[YOUR GOAL]:
Copy nothing but the lines running from the one containing "potted plant: none" through the end of the listing below. Drop the pictures.
__________________________________________________
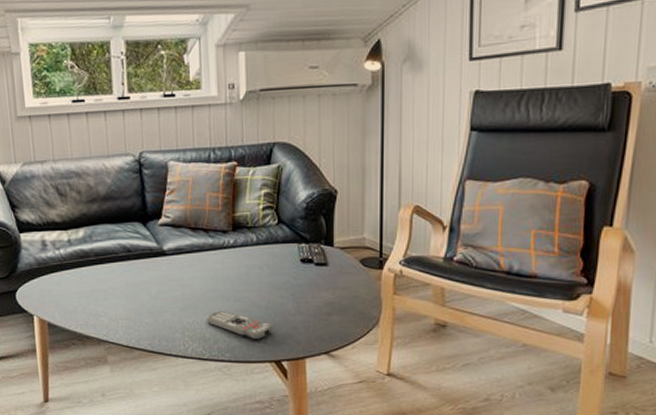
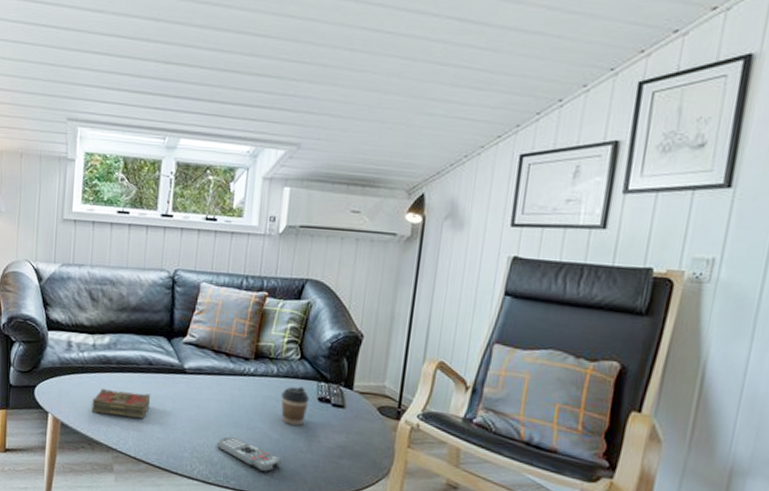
book: none [76,281,135,308] -> present [91,388,151,418]
coffee cup: none [264,251,292,290] -> present [281,386,310,426]

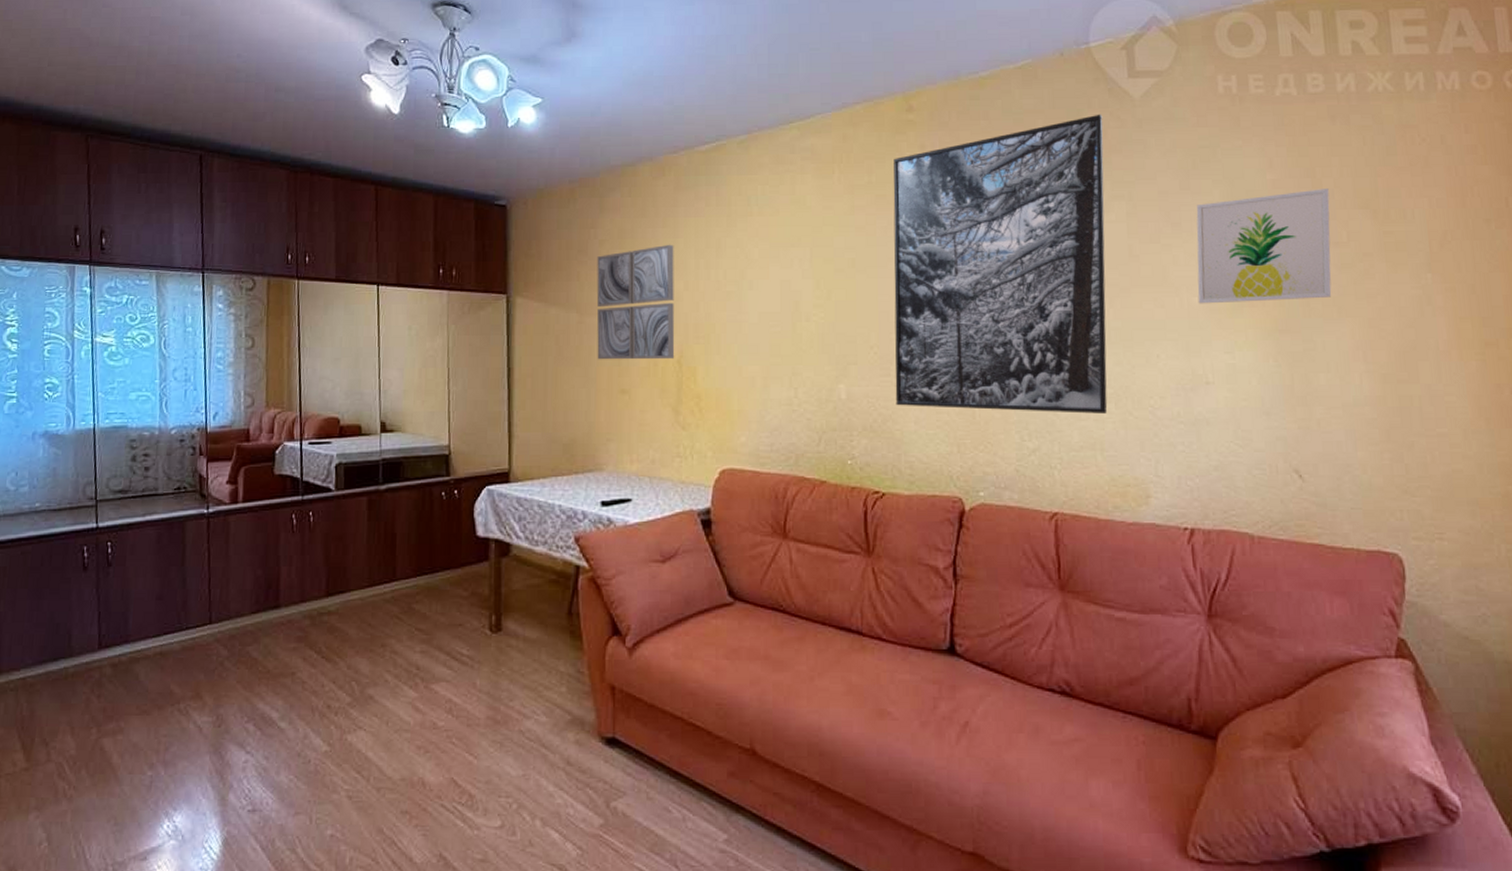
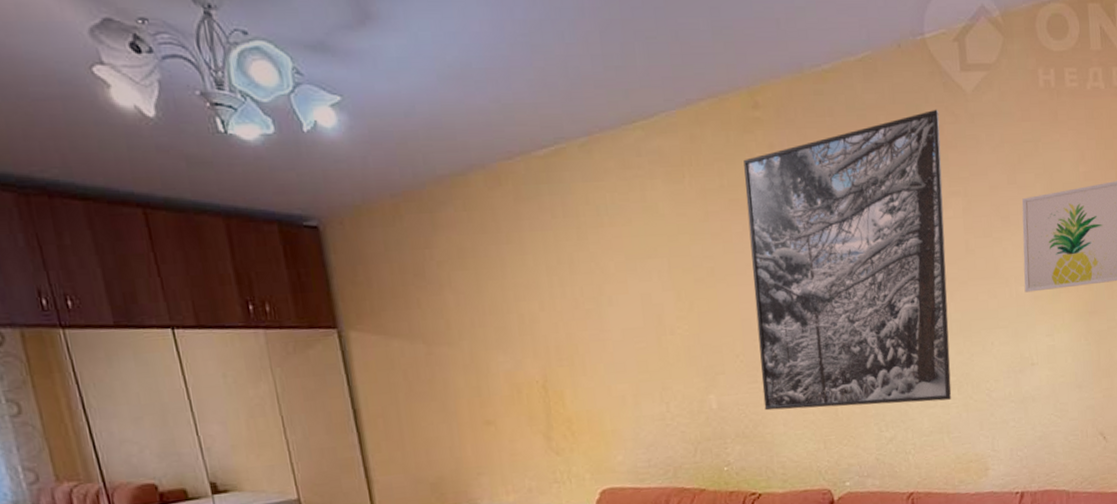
wall art: present [596,244,675,360] -> none [437,262,539,392]

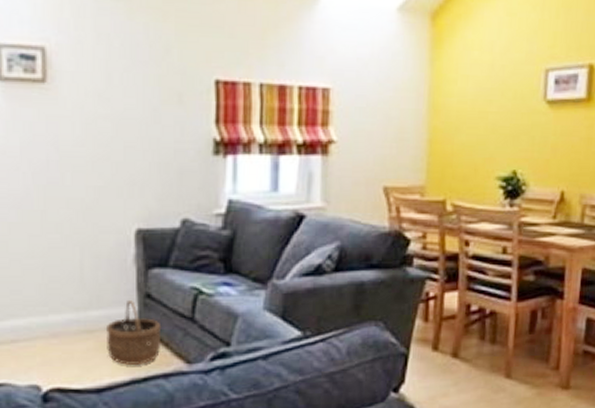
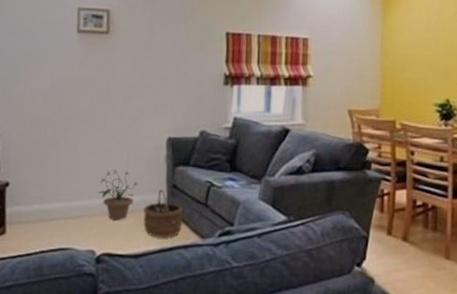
potted plant: none [40,276,97,344] -> present [98,170,138,220]

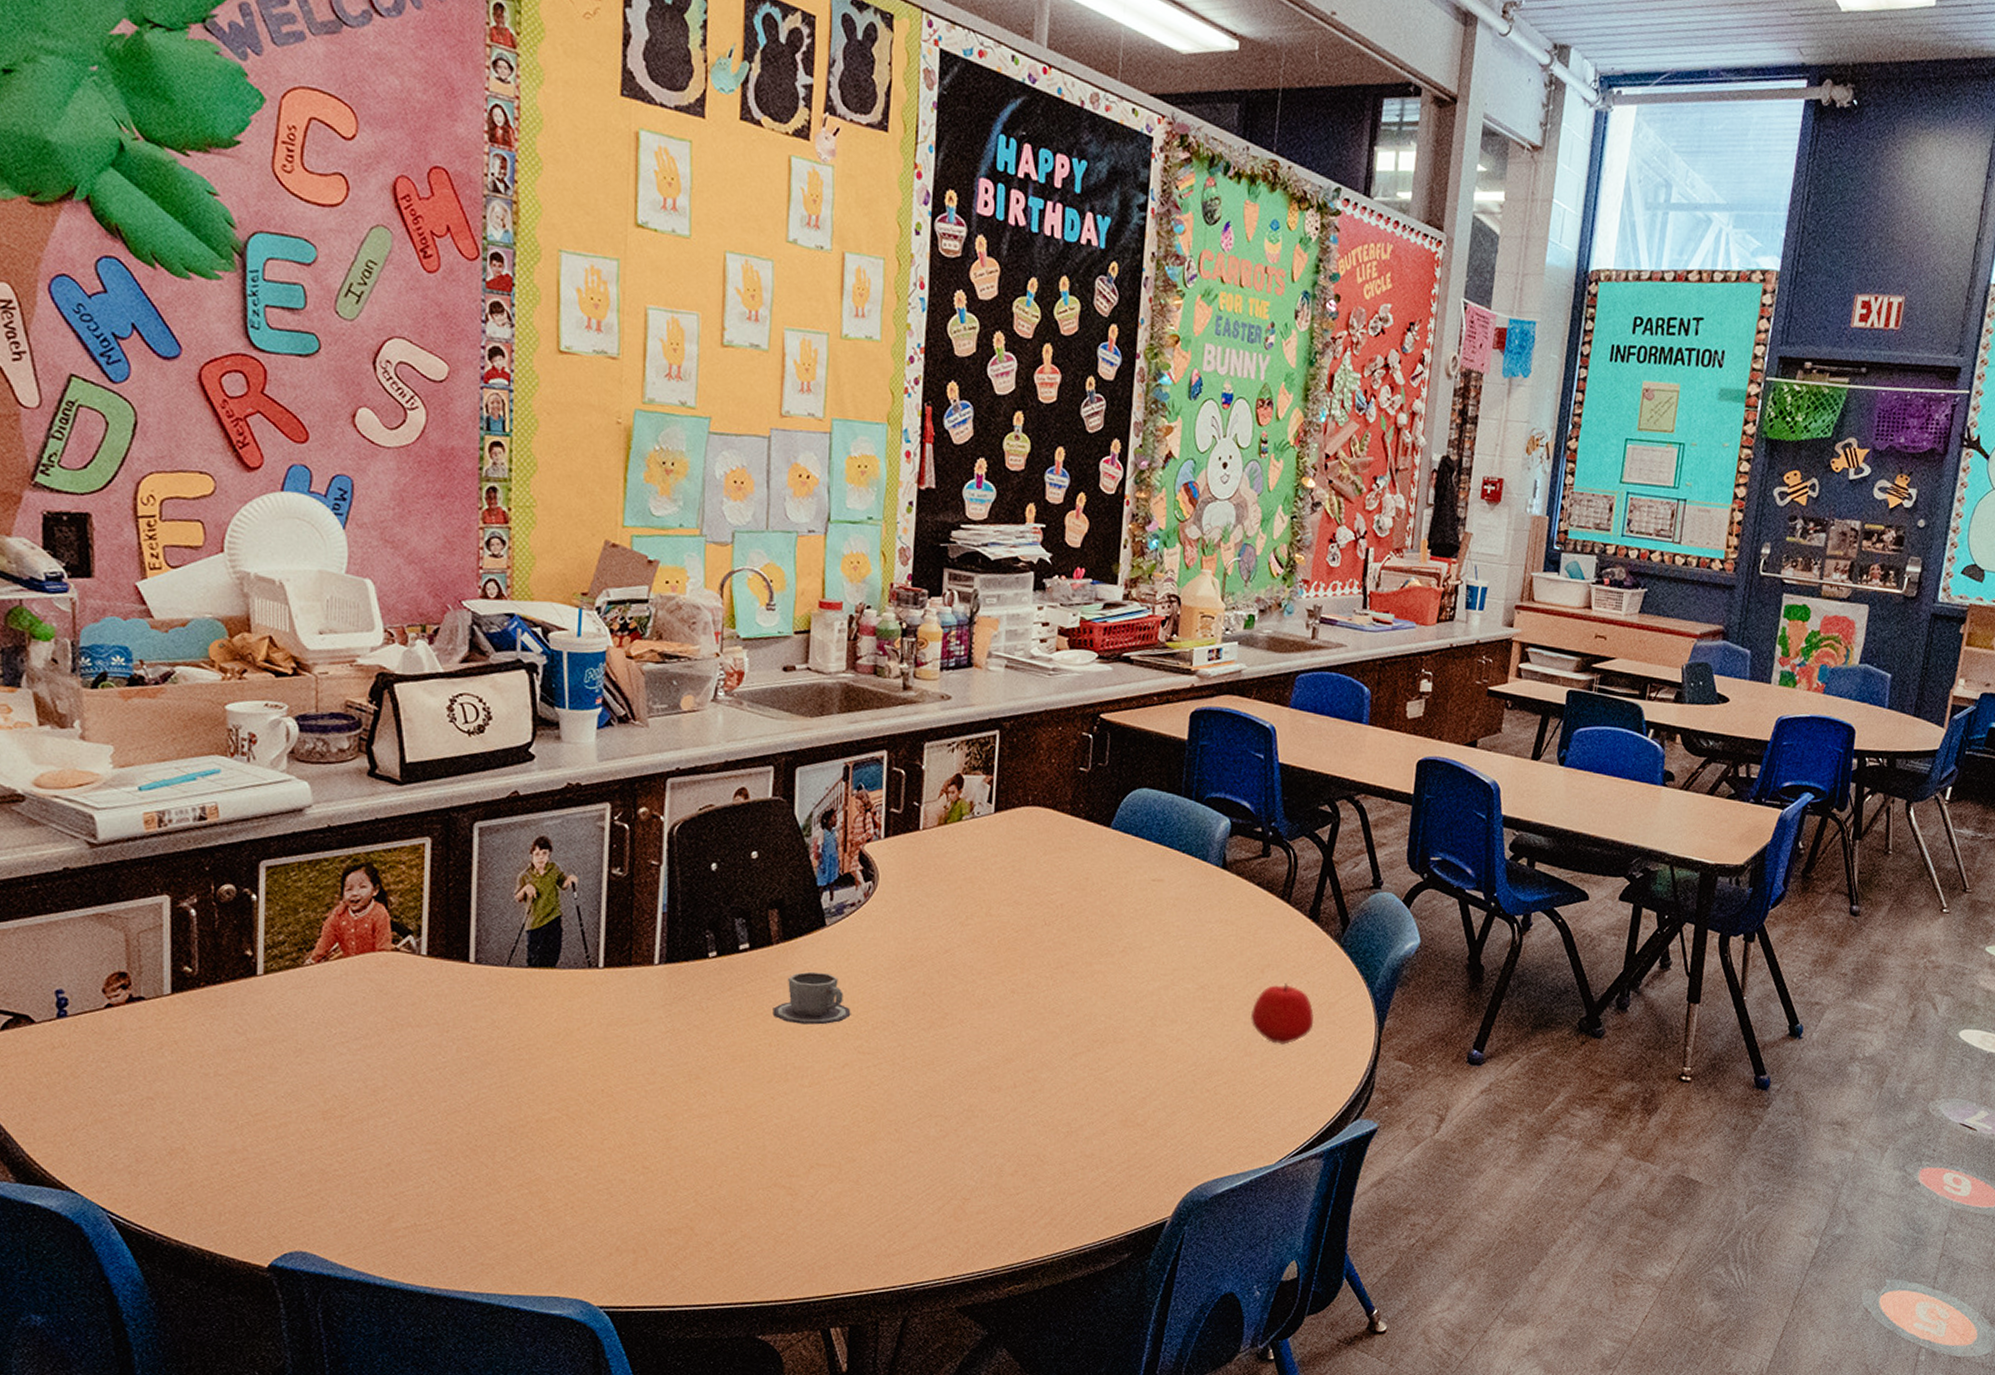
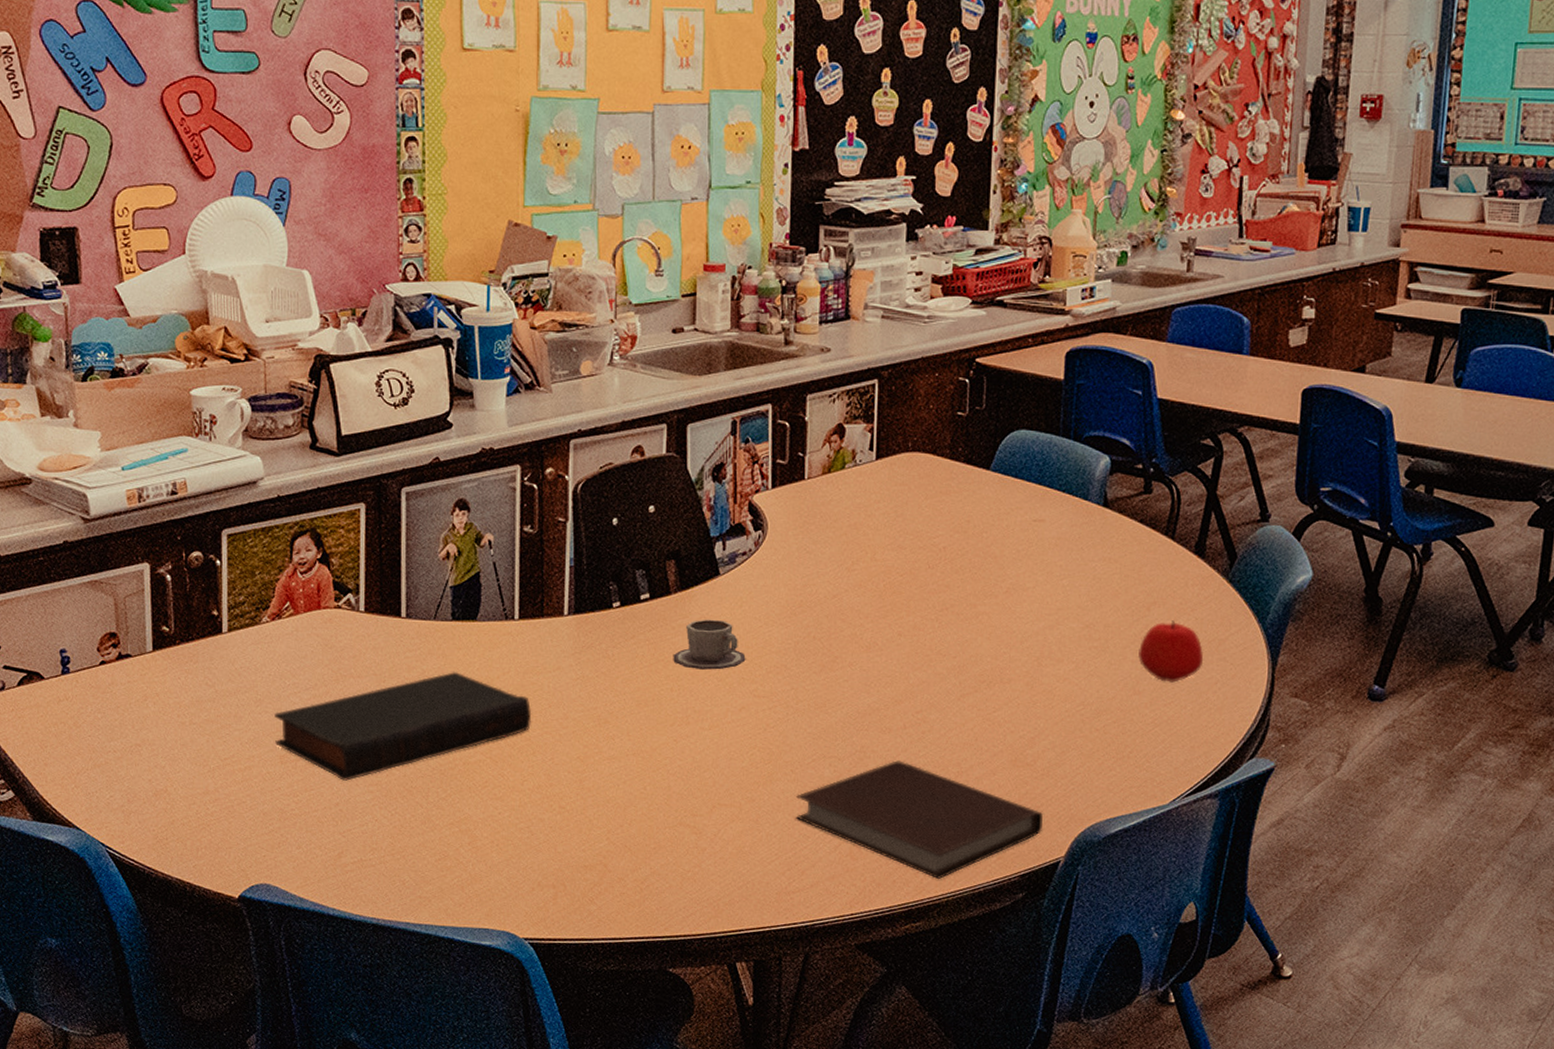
book: none [317,1021,615,1139] -> present [274,671,532,781]
notebook: none [899,1120,1152,1241] -> present [796,760,1044,880]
__________________________________________________
[EXERCISE OUTPUT]:
potted plant: none [40,276,97,344] -> present [98,170,138,220]

book: none [317,1021,615,1139] -> present [274,671,532,781]
notebook: none [899,1120,1152,1241] -> present [796,760,1044,880]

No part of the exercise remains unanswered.